Autre problématique soulevé : celle de l’effet d’aubaine que constitue l’année 2017, qu’on peut qualifier fiscalement d’année blanche. Elle ne servira pas au calcul de l’impôt. Certains pourraient s’organiser pour matérialiser des gains. Michel Sapin déclare ainsi « …nous sommes en train d’élaborer des outils et nous aurons les moyens pour lutter contre les comportements anormaux de personnes qui auraient optimisé de manière artificielle leur situation de 2017. »
Les travailleurs frontaliers et la RAS
Les résidents français travaillant en Suisse doivent déclarer leurs revenus sur la déclaration d’impôt sur le revenu qui leur a été ou va leur être adressée ces prochaines semaines. La déclaration varie selon le canton de travail et l’existence d’un accord bilatéral avec la France.
- Pour les cantons du Valais, de Vaud, Bâle, Neuchâtel, Jura… Vous déclarez et payez vos impôts sur le revenu en France (sauf cas particuliers cantonaux, personnel navigant, semainiers …)
- Pour les cantons de Genève, Zürich, Argovie les impôts sont prélevés à la source (en Suisse) Vous êtes tenu de déclarer vos revenus en France mais vous ne paierez pas d’impôt sur ces revenus.
Les barèmes d’imposition varient selon les cantons, et c’est le canton du lieu de travail qui est alors déterminant pour calculer le taux de retenue à la source. L’impôt payé donne très souvent lieu à une demande de rectification l’année suivante. Pour vous accompagner, notre partenaire fiscaliste peut vous aider à y voir plus clair.

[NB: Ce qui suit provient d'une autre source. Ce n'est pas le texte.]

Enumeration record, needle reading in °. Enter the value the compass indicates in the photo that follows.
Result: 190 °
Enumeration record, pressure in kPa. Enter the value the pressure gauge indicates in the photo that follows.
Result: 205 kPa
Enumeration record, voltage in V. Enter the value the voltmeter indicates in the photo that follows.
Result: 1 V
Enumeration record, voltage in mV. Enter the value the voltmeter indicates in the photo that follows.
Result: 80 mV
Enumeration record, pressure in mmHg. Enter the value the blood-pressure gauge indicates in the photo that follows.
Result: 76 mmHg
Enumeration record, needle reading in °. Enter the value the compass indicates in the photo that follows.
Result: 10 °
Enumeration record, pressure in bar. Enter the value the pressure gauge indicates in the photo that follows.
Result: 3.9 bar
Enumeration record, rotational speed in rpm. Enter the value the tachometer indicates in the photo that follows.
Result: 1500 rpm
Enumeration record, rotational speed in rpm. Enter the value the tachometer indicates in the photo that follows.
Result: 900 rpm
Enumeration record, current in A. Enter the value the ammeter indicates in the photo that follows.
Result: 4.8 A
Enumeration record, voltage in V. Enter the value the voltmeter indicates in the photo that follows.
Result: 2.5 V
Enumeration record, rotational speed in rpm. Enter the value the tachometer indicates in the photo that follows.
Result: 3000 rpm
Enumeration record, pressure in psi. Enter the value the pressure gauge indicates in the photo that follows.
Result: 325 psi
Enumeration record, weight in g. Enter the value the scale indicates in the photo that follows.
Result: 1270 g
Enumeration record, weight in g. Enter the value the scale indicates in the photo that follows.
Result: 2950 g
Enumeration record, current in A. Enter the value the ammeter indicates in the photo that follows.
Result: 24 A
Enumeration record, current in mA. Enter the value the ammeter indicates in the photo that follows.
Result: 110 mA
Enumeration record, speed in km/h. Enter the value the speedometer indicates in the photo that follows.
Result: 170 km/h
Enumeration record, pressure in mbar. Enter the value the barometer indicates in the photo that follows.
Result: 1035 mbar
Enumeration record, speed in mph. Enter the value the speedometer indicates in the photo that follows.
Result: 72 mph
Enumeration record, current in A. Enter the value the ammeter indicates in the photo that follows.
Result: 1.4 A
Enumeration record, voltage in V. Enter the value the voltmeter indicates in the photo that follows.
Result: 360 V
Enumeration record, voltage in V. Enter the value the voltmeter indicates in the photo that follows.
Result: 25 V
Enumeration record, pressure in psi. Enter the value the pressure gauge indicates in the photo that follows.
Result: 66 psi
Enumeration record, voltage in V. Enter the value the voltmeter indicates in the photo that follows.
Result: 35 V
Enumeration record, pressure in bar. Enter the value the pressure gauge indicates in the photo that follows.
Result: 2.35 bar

Le cas du frontalier amené à évoluer professionnellement
De façon inattendue, l’application de la RAS en France aura un effet négatif sur le montant total de l’impôt payé par le frontalier au cours de sa vie. Comme Le marché du travail en Suisse est en plein bouleversement, la situation professionnelle d’un frontalier est amenée à évoluer.
Imaginons le scénario suivant. Bien sûr, c’est un cas d’école, facilement transposable à la situation de chacun. Il permet de comprendre la logique :
- On considère un frontalier travaillant en France jusqu’en 2014 et décidant en 2015 de profiter d’une opportunité professionnelle pour partie travailler dans un canton Suisse pratiquant la retenue à la source, comme Genève
- En 2020, il décide de revenir en France
- Pour simplifier, il paie un impôt constant de 3000€ en France et en Suisse (après conversion)
- La date de l’entrée en vigueur de la RAS en France est fixée au 1er janvier 2018
Avant la réforme, lors de son retour en France, il « bénéficie » d’une année blanche fiscalement parlant, car son impôt avait déjà été payé en Suisse, et qu’il ne commencerait à payer l’impôt en France qu’à la déclaration de l’année suivante.
Cette année blanche compensait l’imposition qu’il avait connue lors de son arrivée en tant que frontalier.
Après la réforme, le frontalier recommence directement à payer un impôt en arrivant en France, sur la même période de temps, son année de « double cotisation » n’est pas compensée.
Le travailleur frontalier paie au final un surplus d’impôt par rapport à l’avant réforme ou même par rapport à un travailleur français, resté en France, avec des niveaux d’imposition identiques. Transposez les chiffres par rapport à votre situation et vous aurez le montant de ce surplus pour votre cas personnel.
La seule solution pour éliminer cet effet pervers serait de revenir travailler en France en 2016 ou 2017 !
Et vous, aviez-vous conscience de l’impact de cette future loi sur votre situation financière personnelle ?
il va y avoir une tonne d’effet pervers…
une amie avocate (en France et qui paie donc un impot a 5 chiffres), a pris un congé parental de 6 mois en 2015. Forcément un effet de bord a été l’avantage fiscal.
elle compte avoir un deuxième enfant sous peu et donc si elle prend son congé parental en 2017, ce sera zéro avantage fiscal…la punition.